Document section:
--- START ---

Resource-based, Declarative task-Graphs for Parallel, Event-driven Scheduling
RedGrapes is a C++20 framework for declaratively creating and scheduling task-graphs, based on a high-level resource description.
Modern compute nodes concurrently perform computational tasks over various memory resource pools, cores and accelerator devices. In order to achieve high scalability in such a system, communication and computation tasks need to be overlapped extensively.
Up until now, software developers who took up to this challenge had to juggle data and in-node execution dependencies manually, but that is a tedious and error-prone process. Real-world applications always use global shared states and also vary the workload at runtime depending on input parameters or other variables. In addition, asynchronous communication models complicate the program flow even further.
For this reason, one should decouple aforementioned computational tasks from their execution model altogether. A typical approach involves task-graphs, which are directed acyclic graphs (DAGs), whose vertices are some sort of computation (or communication) and the edges denote the execution precedence order. The execution precedence arises from the order in which those tasks were declared by the programmer but also have to take into account the data dependencies between the tasks.
Consequently, RedGrapes provides you with a light-weight, application-level, task-based C++ programming framework. Herein, a task-graph is generated declaratively from access to resources and order of your code, just as in serial programming.
The program shall be divided into tasks. A task is can be a sub-step in a computational solver, the exchange of data between two memory resource pools, or anything else. Tasks are the smallest unit the RedGrapes scheduler operates with. Data dependencies are described via resources, which are accessed and potentially manipulated by tasks.
Each task has an annotation how the resources are accessed. Therein allowed access modes depend on the type of the resource. A simple example would be read/write, but also more complex operations are possible, e.g., accessing sub-regions of a sequence-container or other atomic, commutative operations besides read. A resource can be associated with a specific access mode forming a resource access. These instances of a resource access can then be pairwise tested wheter they are conflicting and thereby creating a data-dependency (e.g., two writes to the same resource). So each task carries a list of these resource-accesses in its so-called task-properties. If two tasks have conflicting resource-accesses, the first created task is executed first. This is exactly the behavior that one would also achieve when programming serially, without hints given via resources.

--- END ---

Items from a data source
--- START ---

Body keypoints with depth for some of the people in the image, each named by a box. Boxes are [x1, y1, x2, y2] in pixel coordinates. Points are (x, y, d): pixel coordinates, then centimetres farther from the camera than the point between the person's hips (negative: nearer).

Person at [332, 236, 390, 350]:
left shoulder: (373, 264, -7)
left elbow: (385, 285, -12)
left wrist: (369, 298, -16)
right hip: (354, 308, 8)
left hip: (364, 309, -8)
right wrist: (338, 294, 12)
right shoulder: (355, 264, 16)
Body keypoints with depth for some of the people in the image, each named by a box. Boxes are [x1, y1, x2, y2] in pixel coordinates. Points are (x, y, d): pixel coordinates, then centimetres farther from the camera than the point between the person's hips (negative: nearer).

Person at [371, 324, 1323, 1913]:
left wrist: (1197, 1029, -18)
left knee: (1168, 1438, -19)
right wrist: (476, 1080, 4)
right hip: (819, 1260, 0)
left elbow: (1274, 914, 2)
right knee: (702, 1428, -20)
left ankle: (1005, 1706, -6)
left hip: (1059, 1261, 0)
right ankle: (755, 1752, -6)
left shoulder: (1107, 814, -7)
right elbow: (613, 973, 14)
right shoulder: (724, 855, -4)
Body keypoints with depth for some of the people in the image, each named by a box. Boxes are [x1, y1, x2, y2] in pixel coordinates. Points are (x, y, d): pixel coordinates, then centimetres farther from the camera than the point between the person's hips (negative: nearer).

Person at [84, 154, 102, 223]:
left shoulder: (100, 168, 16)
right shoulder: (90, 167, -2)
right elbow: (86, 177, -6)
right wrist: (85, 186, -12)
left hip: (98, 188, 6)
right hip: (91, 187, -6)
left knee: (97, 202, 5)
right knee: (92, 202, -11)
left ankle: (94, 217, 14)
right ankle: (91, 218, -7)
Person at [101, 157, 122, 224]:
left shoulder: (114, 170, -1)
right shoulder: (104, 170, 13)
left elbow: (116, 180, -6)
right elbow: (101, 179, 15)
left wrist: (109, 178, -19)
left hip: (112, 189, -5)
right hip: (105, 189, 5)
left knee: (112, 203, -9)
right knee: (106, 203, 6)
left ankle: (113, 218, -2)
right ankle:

--- END ---

What you are asked to do: Copy the RedGrapes overview starting at "Up until now, software" and ending at "flow even further.", and swap "developers" for "engineers".

Finished task:
Up until now, software engineers who took up to this challenge had to juggle data and in-node execution dependencies manually, but that is a tedious and error-prone process. Real-world applications always use global shared states and also vary the workload at runtime depending on input parameters or other variables. In addition, asynchronous communication models complicate the program flow even further.